PySport / kloppy

kloppy: standardizing soccer tracking- and event data
https://kloppy.pysport.org
BSD 3-Clause "New" or "Revised" License
356 stars 56 forks source link

ADD option to convert all coordinates to same dimensions #42

Closed koenvo closed 3 years ago

koenvo commented 4 years ago

To make it easier for people to start going and don’t have to think about pitch dimensions we should add a global option to convert all coordinates to the same dimensions (meters for example).

Related twitter thread

https://mobile.twitter.com/lemonwatcher/status/1285854097233633281

bdagnino commented 3 years ago

@koenvo what is the best option to adopt as the default one in your opinion?

I like the TRACAB one because units are in meters, but on the other hand it's difficult to know for example when a player is in the last third. On the other hand a system like Metrica's one, or Statsbomb, have a fix size for which knowing positions in the field is easy but if you want to compute speed and distances you have to look into the specific dimensions of the field.

I think I favor the Metrica (what a surprise!) / Stats approach. But curious what your take is on this.

image

koenvo commented 3 years ago

Two approaches:

  1. Use meters
  2. Use 100x100

Option 1 is easier to calculate real distances and angles Option 2 is easier to calculate / compare distance to goal / etc. You can use `if 40 < point.y < 60:'. Easier to run queries over multiple datasets because you don't need metadata (of where box is)

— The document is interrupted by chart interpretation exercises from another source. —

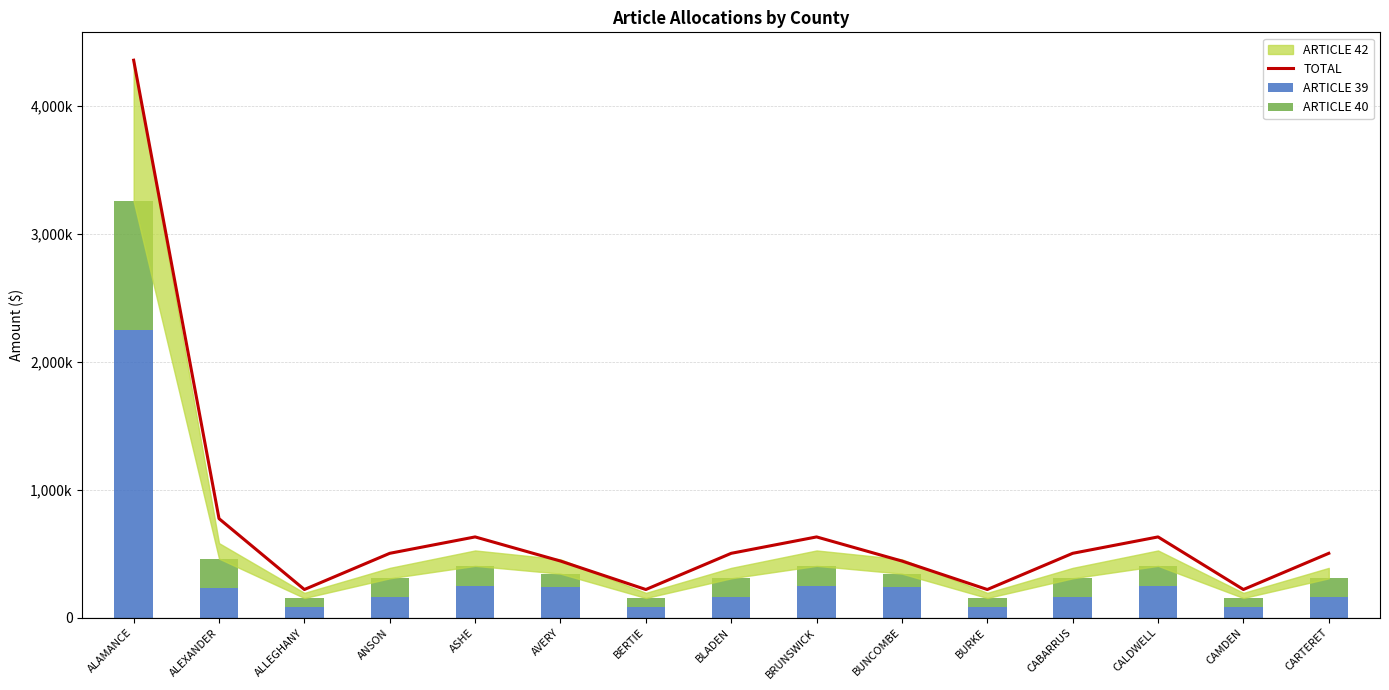

What is the smallest value displayed?

70184.6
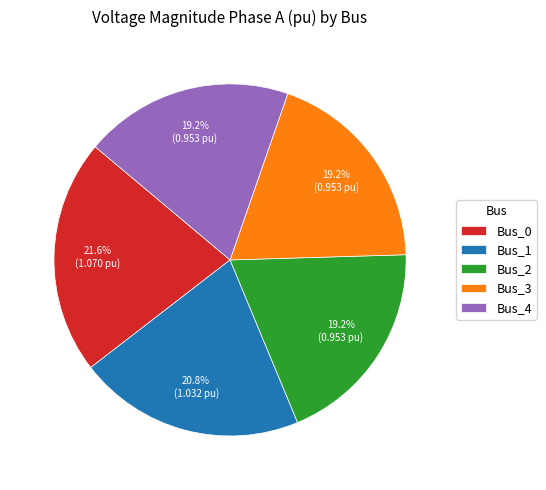

How many slices are in this pie chart?

5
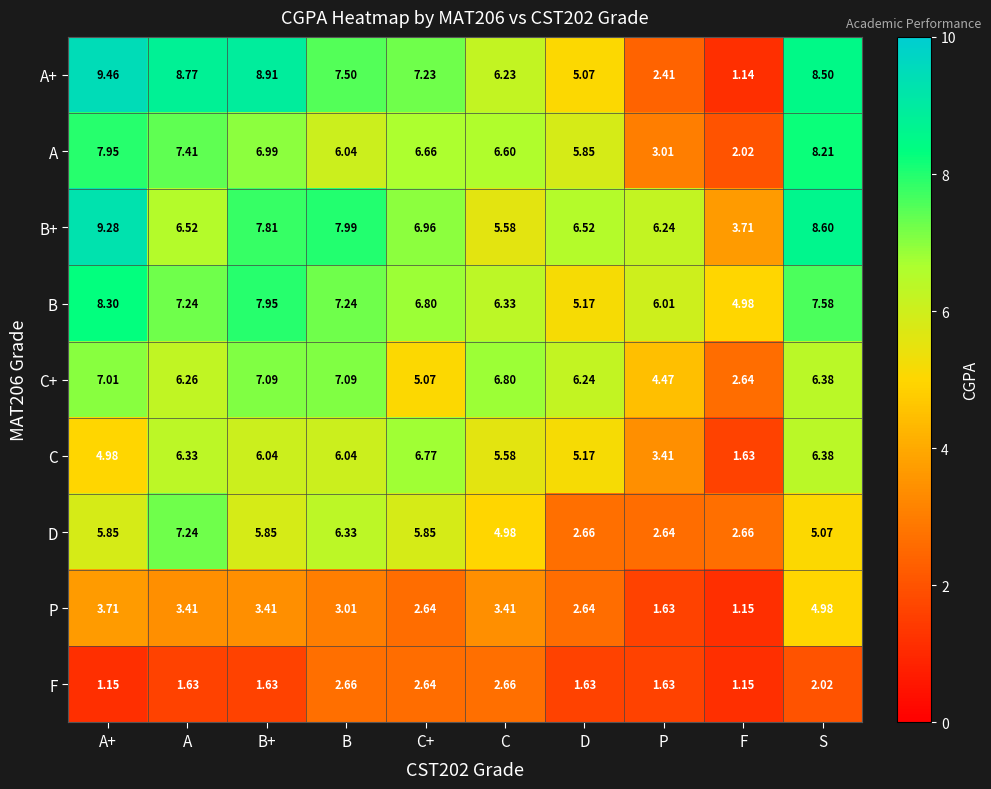

Which series has the widest spread of values?

A+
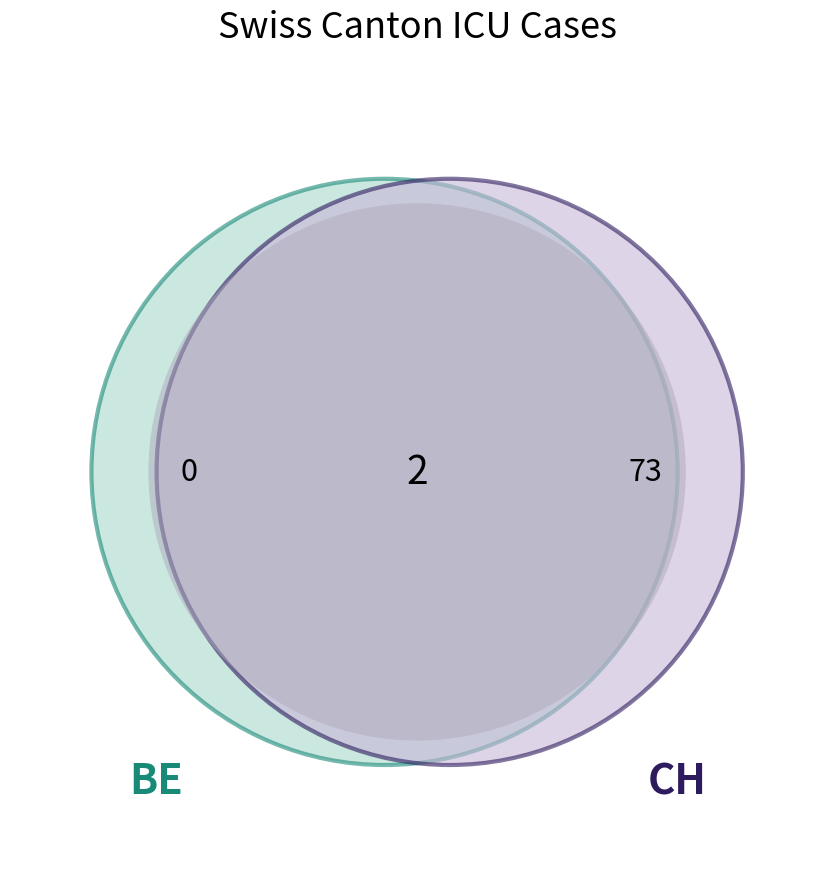

Does 2020-06-01 account for over 50% of the chart?

No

Option 1: when you want distance to goal / "is in box" you need coordinates of box (in meters) Option 2: when you precise notion of of ball is in box you need coordinates of box (in 100x100 coordinates)

So.

Option 1: Pro: more precise Cons: always need metadata to calculate if in box / distance to goal

Option 2: Pro: easier to work with Cons: less precise

I would prefer option 2: we can always attach metadata to go from 100x100 dimensions to real ones to calculate precise data. But this allows people to start going without hassle. Most people don't care about more precision and if they want they can.

So:

Prefer ease over precision

bdagnino commented 3 years ago

@koenvo great, as discussed off line, we will go with [0, 1] coordinate system. Favoring ease over precision, and with [0, 1] rather than [0, 100] so that it can't lead users to believe they are in meters.

About the specific implementation There are two ways (that I can see) in which we can do it.

  1. One way would be to do it on each frame at the moment the data is loaded (inside each serializer). We could use a version of transform_frame that takes in the Metadata and a Frame and returns normalized Frame depending on the option given to the serializer.
  2. The other option could be to do it via a transform_dataset after the data was loaded. If we want to make it default it would have to be done inside the serializer as well, but it can be done once the data was loaded.

The second option is more clear IMO, and also allows for the same method to be used after the data was loaded if you didn't do it by default. However it involves looping over all records at the end of the serialization process.

The first option is more eficiente, buy may be a bit less transparent with what is going on.

I'm more inclined to do the first one with also a possibility to it to the whole dataset after it's loaded.

What do you think? Also, is there a better way to do it other than this two?

koenvo commented 3 years ago

[draft version]

I think it’s related to https://github.com/PySport/kloppy/issues/10

Like you want to define a pipeline (only mapping and no filtering in case of this issue) that can be applied during loading and afterwards. Afterwards would require a ‘transform_dataset’ that runs all record through the pipeline. Especially for tracking data it saves quite some time to do it during loading (have to profile this: copying objects makes it slow, not the looping over all frames?)

Another relevant question I received on Twitter: “ I have noticed that all the dimensions dont scale identically For example, statsbomb has 12080 and Opta has 100100 for the overall field dimensions So I can use simple scalings to change one to another However, on doing so, some of the other lengths dont match For example, applying the above scaling, the penalty areas become of different sizes and the penalty spot becomes different”

We can also implement a function that scales to [0, 1] but with a fixed penalty box size, like statsbomb. But that can be an additional later on.